The chit draw activation is the most powerful mechanic in the Pub Battles arsenal. The Pub Battles system is as subtle as it is basic. Unlike almost every YouMove/IMove game out there, if you are contacted by the enemy before you move, you can simply move away.
When I first played a game of Pub Battles (Brandywine), I assumed the rules were incomplete because they didn’t say you couldn’t move away if contacted. The result of playing that way was that both commanders tried to move before the enemy every turn. This resulted in no strategy, just simple luck of the die.
When I found out that a unit could move when activated regardless of whether or not it had been previously contacted a light went off in my head. “Wow. Wait…That means…” This was quite literally a game changer for me.
One of the decisions that was made when the rules were written, was they weren’t going to include a lot of “unlearning” guidelines. This has the interesting affect of making the system harder to learn for grognards than newbies to the wargaming world. Since there is no way to guess what “chatter” might be brought forward from previous rules experience, it was decided to not worry about it. There is just no way to estimate all the ways a simple rule might be misunderstood.
Over time and with a little experience, I’ve learned a few things about how to command an Army in the Pub Battles system. Key to understanding the chit draw mechanic is that the order of the chit draw in the game is not necessarily the order of events being simulated. Everything is more or less simultaneous, and often the later drawn command can be thought of as having the initiative, because they see (or accurately anticipate) what the enemy is going to do, and can react to it.

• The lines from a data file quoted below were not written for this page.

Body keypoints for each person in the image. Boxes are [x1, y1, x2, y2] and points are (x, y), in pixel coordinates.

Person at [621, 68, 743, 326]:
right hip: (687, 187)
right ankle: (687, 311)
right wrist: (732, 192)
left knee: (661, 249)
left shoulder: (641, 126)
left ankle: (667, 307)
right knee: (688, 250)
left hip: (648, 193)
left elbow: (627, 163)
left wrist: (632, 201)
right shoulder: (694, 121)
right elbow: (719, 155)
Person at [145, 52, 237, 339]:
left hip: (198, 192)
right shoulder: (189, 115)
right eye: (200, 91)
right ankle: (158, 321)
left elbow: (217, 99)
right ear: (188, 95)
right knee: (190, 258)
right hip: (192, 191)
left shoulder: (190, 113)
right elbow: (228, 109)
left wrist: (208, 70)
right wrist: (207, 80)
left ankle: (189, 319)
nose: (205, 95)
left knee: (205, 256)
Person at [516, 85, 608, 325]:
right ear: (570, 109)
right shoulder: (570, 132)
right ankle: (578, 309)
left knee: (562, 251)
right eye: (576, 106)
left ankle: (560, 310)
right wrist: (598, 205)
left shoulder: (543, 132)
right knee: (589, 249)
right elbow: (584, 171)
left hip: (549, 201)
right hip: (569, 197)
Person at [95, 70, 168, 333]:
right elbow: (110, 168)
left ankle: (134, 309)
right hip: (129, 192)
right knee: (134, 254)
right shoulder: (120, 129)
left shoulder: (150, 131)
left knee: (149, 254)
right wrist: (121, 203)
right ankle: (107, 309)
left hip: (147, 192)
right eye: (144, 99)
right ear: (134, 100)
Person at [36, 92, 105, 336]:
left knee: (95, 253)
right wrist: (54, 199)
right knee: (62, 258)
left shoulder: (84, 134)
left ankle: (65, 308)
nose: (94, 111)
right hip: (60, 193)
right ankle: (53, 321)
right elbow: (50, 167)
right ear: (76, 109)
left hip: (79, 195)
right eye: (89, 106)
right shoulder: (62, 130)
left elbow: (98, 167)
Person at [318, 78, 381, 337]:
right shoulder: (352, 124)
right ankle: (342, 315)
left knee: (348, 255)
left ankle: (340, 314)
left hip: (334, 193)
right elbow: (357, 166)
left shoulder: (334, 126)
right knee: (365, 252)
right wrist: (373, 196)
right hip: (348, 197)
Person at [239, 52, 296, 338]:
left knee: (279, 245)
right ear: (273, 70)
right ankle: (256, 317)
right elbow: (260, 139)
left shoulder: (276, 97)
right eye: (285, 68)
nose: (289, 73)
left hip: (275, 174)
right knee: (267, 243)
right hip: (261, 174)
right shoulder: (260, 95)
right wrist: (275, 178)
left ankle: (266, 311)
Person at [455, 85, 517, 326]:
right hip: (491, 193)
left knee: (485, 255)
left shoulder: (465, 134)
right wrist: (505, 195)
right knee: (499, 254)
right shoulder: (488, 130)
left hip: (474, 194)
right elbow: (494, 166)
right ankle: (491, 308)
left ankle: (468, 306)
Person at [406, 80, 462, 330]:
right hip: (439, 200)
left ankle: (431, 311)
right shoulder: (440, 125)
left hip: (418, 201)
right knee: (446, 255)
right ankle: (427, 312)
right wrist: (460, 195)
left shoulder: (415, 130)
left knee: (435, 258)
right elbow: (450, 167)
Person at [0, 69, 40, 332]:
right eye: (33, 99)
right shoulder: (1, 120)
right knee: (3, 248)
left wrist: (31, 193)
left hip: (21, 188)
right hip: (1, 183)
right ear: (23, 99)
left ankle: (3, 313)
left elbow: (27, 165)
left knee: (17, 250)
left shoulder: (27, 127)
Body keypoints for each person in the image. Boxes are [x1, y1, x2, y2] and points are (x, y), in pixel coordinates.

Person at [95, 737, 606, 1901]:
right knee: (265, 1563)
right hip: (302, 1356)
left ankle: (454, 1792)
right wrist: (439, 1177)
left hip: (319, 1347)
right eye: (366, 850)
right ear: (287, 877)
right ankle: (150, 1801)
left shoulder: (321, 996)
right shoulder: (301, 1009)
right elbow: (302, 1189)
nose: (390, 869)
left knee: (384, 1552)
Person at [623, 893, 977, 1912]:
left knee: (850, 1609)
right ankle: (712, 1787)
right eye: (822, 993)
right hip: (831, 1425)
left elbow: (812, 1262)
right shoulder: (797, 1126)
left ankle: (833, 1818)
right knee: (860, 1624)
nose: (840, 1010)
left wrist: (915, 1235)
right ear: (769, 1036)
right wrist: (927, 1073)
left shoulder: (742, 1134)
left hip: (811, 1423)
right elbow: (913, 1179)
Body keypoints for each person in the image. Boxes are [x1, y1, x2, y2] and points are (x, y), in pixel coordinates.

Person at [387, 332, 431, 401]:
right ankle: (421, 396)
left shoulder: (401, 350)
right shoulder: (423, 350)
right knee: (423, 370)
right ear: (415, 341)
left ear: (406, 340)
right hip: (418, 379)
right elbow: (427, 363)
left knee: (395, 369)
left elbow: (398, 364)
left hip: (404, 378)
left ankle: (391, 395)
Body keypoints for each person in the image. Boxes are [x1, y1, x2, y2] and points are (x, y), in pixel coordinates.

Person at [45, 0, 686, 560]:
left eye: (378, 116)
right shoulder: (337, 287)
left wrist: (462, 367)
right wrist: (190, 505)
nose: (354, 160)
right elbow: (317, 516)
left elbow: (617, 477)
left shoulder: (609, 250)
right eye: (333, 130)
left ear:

You will note that I almost never use absolutes when referring to the chit draw. The chit draw allows for almost any potentiality. It does not imply anything, but you can infer a wide variety of events based on how the draw ended up.
All you really know for sure is which units were actually decisively in combat over the length of the turn. The only combat that has to be resolved in the combat phase is that combat that results in enough damage to be shown by the effects of one or more hits on a divisional level.
Say a unit moves a short distance before coming into contact with an enemy unit, then the enemy unit gingerly activates and slides a ways back, thus no combat to resolve in the combat phase. It might look like the unit moved to attack and then sat there while the defender moved back a bit and like MC Hammer cried “Can’t touch this!”
If that were the case, then the Pub Battles system would be deeply flawed. Fortunately, although that is what is explicitly shown, this is a situation where there may be a whole lot of implicit combat occurring. Something caused that unit to only move a short distance.
There is a lot involved in getting several thousand men on a battlefield to launch an attack; orders have to be received and understood; logistical concerns have to have been considered; a myriad of things have to go right. Assuming all that goes off in a timely way (often, it may be that some delay kept the unit from moving sooner), you have the enemy himself.
The enemy may not intend to hold the ground, but aren’t going to let you just waltz up and have it for free. Think of Nathaniel Greene and his famous delaying actions which saved Washington’s army any number of times. “Sir, we just can’t get at ’em!” There may be all sorts of hot engagements, just nothing that results in the step loss of a division.
There is also no end to the subterfuge that a clever commander can use to confound his opponent (although, incompetence is probably more common then brilliance).
All this is leading up to some of the why’s and wherefores of the chit draw. Generally, you want to go later, but not always.
If you’re defending, you may want to go later because then you can decide which units that have been contacted want to stay and fight it out, and which ones want to back off and not fight the battle the enemy has chosen for them. You may simply want to see what the enemy is going to do so you can react and prepare a proper reception.
Going first might seem the better option if your defender wants to rally, or set up a defensive position, select the best terrain, before the enemy arrives.
If you’re attacking, you want to go later so you can decide exactly which combats you’re going to fight AND where exactly you’re going to fight them. As always, it’s good to see what the defender is doing and where he is doing it before you decide to attack and prevent him from responding to it.
One critical benefit to moving first is that it allows the defender to yield exactly the terrain you desire without a fight. Besides allowing you to gain ground without sacrifice, it allows you to see what areas he is willing to fight for, and which areas he is willing to let go of. Knowing these priorities gives you a hint as to his strategy and concerns.
Understanding the chit draw and its implications allows you to make better choices as to when to roll to Alter Turn Order. I hope this helps you to imagine the battlefield in a Pub Battles game, and to build a vibrant and exciting narrative around the chit draw.